With the Functional API, we first instantiate each layer, specifying any parameters like the dimension (number of neurons). Then, we "call" the layer we just created, using another set of parentheses to pass in whatever the input to that layer is. That's how we connect the layers, we save the output from one layer and then pass it as input to the layer that should come after. Essentially we will build our model by repeating:

```layer_output = layer(earlier_layer_output)```

The order in which we define the layers does not matter.  Once defined we can connect them.


We also have to explicitly define an input layer, so that we can pass it into the first hidden layer in the model. We also have to define an output layer.

You will redefine the sequential model you just created but do so using the functional API.



In [None]:
# Define the input layer
input_layer = keras.layers.Input(shape=(2,), dtype='int64')


#Here are the layers you should use

dense_1 = keras.layers.Dense(10, activation='relu')  
dense_2 = keras.layers.Dense(10, activation='relu')
dense_3 = keras.layers.Dense(10, activation='relu')

# Now call the dense layers with the right input for each, to connect the network

### YOUR CODE HERE
    


### END YOUR CODE


# Define a binary classification layer like we used in the model above
classification_layer = keras.layers.Dense(1, activation='sigmoid')(dense_3_out)

You've defined all of your layers and connnected them together. Now you just need a few more lines of code to define the overall model, then compile it and train it like you did with the Sequential model.

To define the model, you specify the initial inputs and final outputs. You've already defined how the layers are connected internally, so as long as there's a path from the initial inputs to the final outputs, you're good.

In [None]:
# Define the complete model, specifying the overall inputs and outputs
func_model = tf.keras.models.Model(inputs=[input_layer], outputs=[classification_layer])

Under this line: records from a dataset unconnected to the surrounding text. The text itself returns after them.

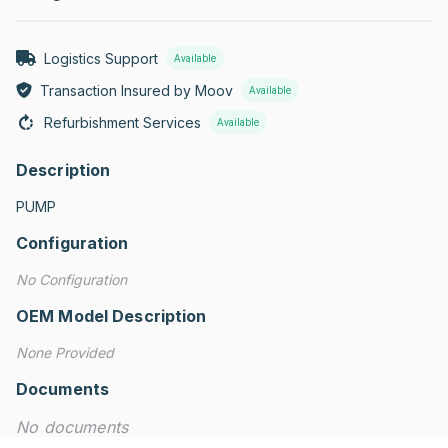
Logistics Support
Available
Transaction Insured by Moov
Available
Refurbishment Services
Available
Description
PUMP
Configuration
No Configuration
OEM Model Description
None Provided
Documents
No documents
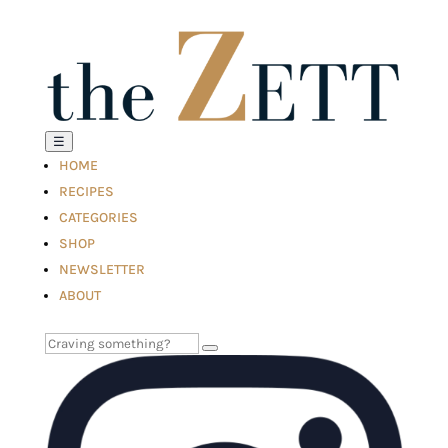
☰
HOME
RECIPES
CATEGORIES
SHOP
NEWSLETTER
ABOUT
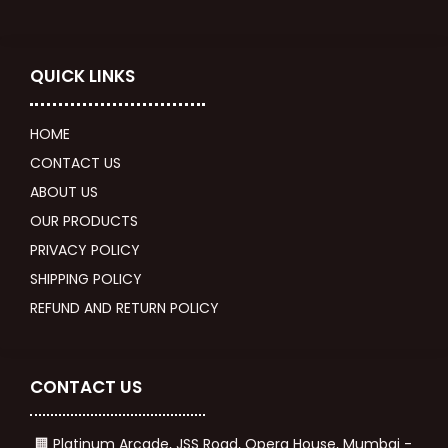
QUICK LINKS
HOME
CONTACT US
ABOUT US
OUR PRODUCTS
PRIVACY POLICY
SHIPPING POLICY
REFUND AND RETURN POLICY
CONTACT US
🏢 Platinum Arcade, JSS Road, Opera House, Mumbai -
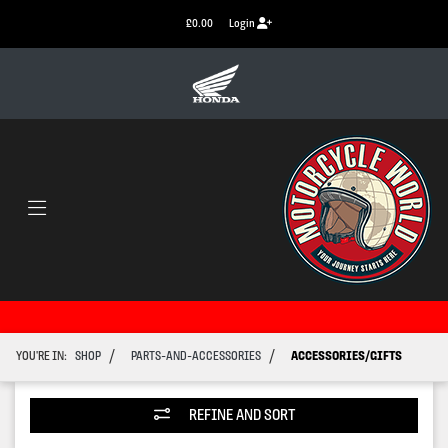
£0.00
Login
/
/
YOU'RE IN:
SHOP
PARTS-AND-ACCESSORIES
ACCESSORIES/GIFTS
REFINE AND SORT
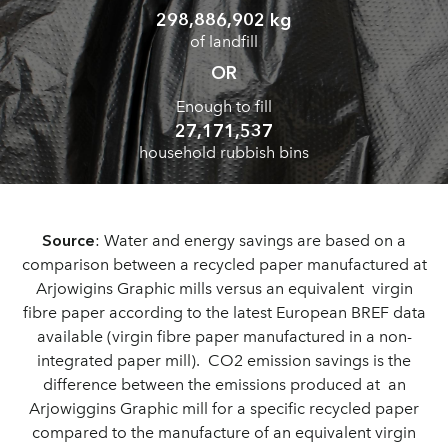
298,886,902 kg
of landfill
OR
Enough to fill
27,171,537
household rubbish bins
Source
: Water and energy savings are based on a
comparison between a recycled paper manufactured at
Arjowigins Graphic mills versus an equivalent virgin
fibre paper according to the latest European BREF data
available (virgin fibre paper manufactured in a non-
integrated paper mill). CO2 emission savings is the
difference between the emissions produced at an
Arjowiggins Graphic mill for a specific recycled paper
compared to the manufacture of an equivalent virgin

# Compile the model, specifying the loss, optimizer, etc to use in training
func_model.compile(optimizer='adam',
              loss='binary_crossentropy',
              metrics=['accuracy'])

func_model.fit(X_train, y_train, epochs=10)

In [None]:
predictions = func_model.predict(X_test)
plt.scatter(X_test[:,0], X_test[:,1], c=predictions[:,0]>0.5, cmap='bwr')

# Congratulations...
... you've trained a nonlinear classifier with TensorFlow and Keras using the sequential and the functional APIs!